Il n'y a donc pas d'exception religieuse à faire au droit commun.  Poser que les convictions religieuses ne relèvent que de la sphère privée, à moins qu'elles ne menacent ou ne contreviennent au droit commun, aux droits fondamentaux de celles et ceux qui ne les partagent pas, ou à l'ordre public, c'est donc faire, légitimement, des convictions religieuses une forme parmi d'autres des convictions culturelles. Rien de plus, rien de moins. Et c'est un bon point de départ. Reste la ligne d'arrivée : le problème n'est pas posé par les convictions religieuses (elles sont intérieures aux personnes) mais par leur expression publique. Et les critères de référence ne peuvent être que les mêmes que ceux qui s'appliquent aux convictions politiques ou philosophiques : la liberté d'expression, la liberté d'association, la liberté de manifestation, le respect du droit commun -sauf à faire des religions une catégorie à part, ce qu'elles sont d'ailleurs les premières à revendiquer. Mais certainement pas les premières à mériter. Donner à l'Etat la tâche, et donc le droit, de définir ce qui est une organisation religieuse et ce qui ne l'est pas, et de distinguer d'entre les religions celles qui seraient reconnues par l'Etat (et qui pourraient lui demander de prélever pour elles leur denier du culte) de celles qui ne le seraient pas,  est évidemment en contradiction absolue avec la laïcité.
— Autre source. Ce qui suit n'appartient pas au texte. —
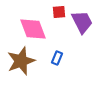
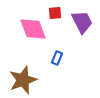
red square: moved 4 px left, 1 px down
brown star: moved 2 px right, 19 px down
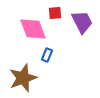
blue rectangle: moved 10 px left, 3 px up
brown star: moved 2 px up
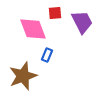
brown star: moved 2 px up
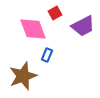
red square: rotated 24 degrees counterclockwise
purple trapezoid: moved 1 px right, 4 px down; rotated 90 degrees clockwise
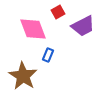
red square: moved 3 px right, 1 px up
blue rectangle: moved 1 px right
brown star: rotated 20 degrees counterclockwise
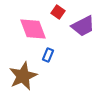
red square: rotated 24 degrees counterclockwise
brown star: rotated 16 degrees clockwise
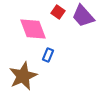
purple trapezoid: moved 10 px up; rotated 75 degrees clockwise
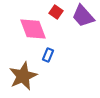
red square: moved 2 px left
Le président du PDC suisse, Gerhard Pfister, veut une "loi pour encadrer les religions". S'il s'agit d'imposer le respect du Droit (positif) à toute pensée qui voudrait y substituer son propre droit, alors ce ne sont plus les religions en tant que telles qu'il faut encadrer, mais précisément toutes ces pensées, idéologies, philosophies menaçantes pour les libertés... Et encore faudrait-il pour cela accorder à l'Etat, fût-il démocratique et de Droit, une confiance qu'il ne mérite pas. Comme disait Martin Buber, "l'Etat est un Golem" (l'Eglise aussi, d'ailleurs), et on n'a pas à faire confiance à un Golem : la créature qu'on a façonnée de boue et à qui on a donné une âme en lui collant un verset biblique sur le front pour qu'elle nous protège finit toujours par devenir elle-même un danger.